The Administration's proposal would provide the FCC with broad forbearance authority while maintaining key public policy goals, including open access and interoperability requirements, along with obligations to support universal service. In addition, consistent with the approach taken in the 1992 Cable Act, the proposal will provide for rate regulation until competition is established in these service markets, with a presumption of forbearance for new entrants that are not dominant in related services. State and local regulation of services not subject to competition could take place subject to FCC guidelines. Under the Administration's plan, the FCC would adopt transition rules to move to this new regime. Firms would elect to be regulated under the new framework, provided that they meet threshold criteria established by the FCC.

In addition, the Administration proposes to allow the FCC to reduce regulation for telecommunications carriers that lack market power. This provision will ensure that unnecessary government regulation -- however well- intentioned -- does not harm users of the infrastructure, or impede competitive entry, investment, and the introduction of new services.

Universal Service

The United States has long been dedicated to "universal service" -- widespread availability of basic telephone service at affordable rates. As stated in the "Agenda for Action," the Administration is committed to developing a new concept of universal service that will serve the information needs of the
American people in the 21st century. Indeed, the full potential of the NII will not be realized unless all Americans who desire it have easy, affordable access to advanced communications and information services, regardless of income, disability, or location.

It is a goal of this Administration that by the year 2000, all of the classrooms, libraries, hospitals, and clinics in the United States will be connected to the NII.

The Administration recognizes, however, that crafting a new, meaningful, and practical definition of universal service will require flexibility, foresight, and the balancing of diverse interests. Given these circumstances, the proposed legislation will establish several overarching guidelines and charge the expert agencies -- the FCC and the state regulatory commissions -- with establishing the details.

The Administration therefore proposes to:

Make the preservation and advancement of "universal service" an explicit objective of the Communications Act, in order to establish the goal that advanced services be available to rural and urban lower income users, to users in areas where the costs of service are high, and to social institutions, especially schools and health care facilities.

Charge the FCC and the states with continuing responsibility to review the definition of universal service to meet changing technological, economic, and societal circumstances.

Establish a Federal/State Joint Board to make recommendations concerning FCC and state action on the fundamental elements of universal service. In its deliberations, the Joint Board must gather input from non-governmental organizations.

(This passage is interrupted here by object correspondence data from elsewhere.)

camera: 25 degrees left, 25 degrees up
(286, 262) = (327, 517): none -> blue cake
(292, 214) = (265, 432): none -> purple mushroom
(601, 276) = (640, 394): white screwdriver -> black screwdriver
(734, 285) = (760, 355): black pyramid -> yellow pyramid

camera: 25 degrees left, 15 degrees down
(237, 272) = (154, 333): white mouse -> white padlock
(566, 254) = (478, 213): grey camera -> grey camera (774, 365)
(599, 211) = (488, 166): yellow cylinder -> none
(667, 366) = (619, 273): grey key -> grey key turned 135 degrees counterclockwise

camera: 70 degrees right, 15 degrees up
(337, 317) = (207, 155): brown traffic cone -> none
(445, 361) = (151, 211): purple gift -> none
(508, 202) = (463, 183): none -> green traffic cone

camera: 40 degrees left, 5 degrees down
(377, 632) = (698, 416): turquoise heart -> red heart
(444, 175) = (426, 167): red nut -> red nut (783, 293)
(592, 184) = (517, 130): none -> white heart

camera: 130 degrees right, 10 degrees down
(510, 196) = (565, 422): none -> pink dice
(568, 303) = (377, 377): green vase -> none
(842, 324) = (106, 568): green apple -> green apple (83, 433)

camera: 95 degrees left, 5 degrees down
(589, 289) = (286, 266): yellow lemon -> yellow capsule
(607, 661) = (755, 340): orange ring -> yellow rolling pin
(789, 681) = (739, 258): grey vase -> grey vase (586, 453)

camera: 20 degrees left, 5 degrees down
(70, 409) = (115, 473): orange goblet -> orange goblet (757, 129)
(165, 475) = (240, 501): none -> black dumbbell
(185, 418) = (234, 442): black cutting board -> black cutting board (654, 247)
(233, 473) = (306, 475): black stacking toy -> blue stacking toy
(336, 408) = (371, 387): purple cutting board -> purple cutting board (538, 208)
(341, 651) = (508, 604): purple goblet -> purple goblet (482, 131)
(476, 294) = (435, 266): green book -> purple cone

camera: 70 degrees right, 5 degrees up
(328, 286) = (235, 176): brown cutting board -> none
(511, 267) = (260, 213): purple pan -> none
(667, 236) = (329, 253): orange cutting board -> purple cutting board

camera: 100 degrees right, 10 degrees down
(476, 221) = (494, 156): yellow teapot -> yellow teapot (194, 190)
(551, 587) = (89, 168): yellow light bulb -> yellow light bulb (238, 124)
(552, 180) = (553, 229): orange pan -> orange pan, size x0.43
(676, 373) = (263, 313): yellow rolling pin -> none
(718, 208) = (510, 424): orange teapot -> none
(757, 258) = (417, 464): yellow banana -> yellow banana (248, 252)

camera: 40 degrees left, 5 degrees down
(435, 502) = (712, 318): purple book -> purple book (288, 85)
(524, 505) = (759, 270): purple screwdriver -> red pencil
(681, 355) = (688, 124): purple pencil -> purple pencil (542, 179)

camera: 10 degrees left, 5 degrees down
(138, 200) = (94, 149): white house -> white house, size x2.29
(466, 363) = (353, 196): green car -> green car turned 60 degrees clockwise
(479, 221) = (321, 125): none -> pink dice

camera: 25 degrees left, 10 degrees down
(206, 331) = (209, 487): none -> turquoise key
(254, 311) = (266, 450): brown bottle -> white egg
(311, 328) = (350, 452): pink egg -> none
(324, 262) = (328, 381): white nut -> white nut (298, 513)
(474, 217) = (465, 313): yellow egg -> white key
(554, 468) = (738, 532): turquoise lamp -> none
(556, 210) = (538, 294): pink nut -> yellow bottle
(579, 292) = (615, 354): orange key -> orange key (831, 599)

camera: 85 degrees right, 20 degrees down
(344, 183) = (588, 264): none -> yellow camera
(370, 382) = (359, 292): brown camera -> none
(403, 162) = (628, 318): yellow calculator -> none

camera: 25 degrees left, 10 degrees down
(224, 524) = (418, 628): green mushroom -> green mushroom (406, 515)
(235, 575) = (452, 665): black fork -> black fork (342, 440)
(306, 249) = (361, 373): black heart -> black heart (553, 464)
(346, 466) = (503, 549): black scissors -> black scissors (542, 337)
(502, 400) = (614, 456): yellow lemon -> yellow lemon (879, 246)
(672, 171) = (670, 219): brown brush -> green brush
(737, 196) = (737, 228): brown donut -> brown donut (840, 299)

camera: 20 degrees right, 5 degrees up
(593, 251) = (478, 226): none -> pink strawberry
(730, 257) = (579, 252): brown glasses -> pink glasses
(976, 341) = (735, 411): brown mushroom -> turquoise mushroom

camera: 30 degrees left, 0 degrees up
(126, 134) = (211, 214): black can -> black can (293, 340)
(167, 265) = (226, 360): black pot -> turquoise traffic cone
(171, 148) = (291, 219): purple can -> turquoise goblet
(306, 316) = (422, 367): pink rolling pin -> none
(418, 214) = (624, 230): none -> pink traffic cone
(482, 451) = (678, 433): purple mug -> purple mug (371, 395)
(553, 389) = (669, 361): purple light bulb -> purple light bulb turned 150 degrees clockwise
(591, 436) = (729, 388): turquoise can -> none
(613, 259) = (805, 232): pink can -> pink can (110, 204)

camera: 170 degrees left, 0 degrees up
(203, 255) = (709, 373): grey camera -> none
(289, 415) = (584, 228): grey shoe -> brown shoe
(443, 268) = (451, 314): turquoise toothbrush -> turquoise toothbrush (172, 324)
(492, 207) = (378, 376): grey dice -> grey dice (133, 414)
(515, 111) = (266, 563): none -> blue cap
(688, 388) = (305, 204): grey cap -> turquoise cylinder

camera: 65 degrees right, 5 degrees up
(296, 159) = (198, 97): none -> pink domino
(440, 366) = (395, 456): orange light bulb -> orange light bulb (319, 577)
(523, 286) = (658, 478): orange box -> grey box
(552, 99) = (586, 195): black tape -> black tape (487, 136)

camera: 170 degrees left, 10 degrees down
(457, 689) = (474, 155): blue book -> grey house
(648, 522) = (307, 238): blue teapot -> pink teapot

Oblige those who provide telecommunications services to contribute to the preservation and advancement of universal service. However, the FCC, in consultation with the states, would be authorized to permit "sliding scale" contributions (e.g., to avoid burdening small providers and new entrants), or "in-kind" contributions in lieu of cash payments (e.g., to reduce the monetary payments owed by providers that offer to connect with schools, hospitals, etc.).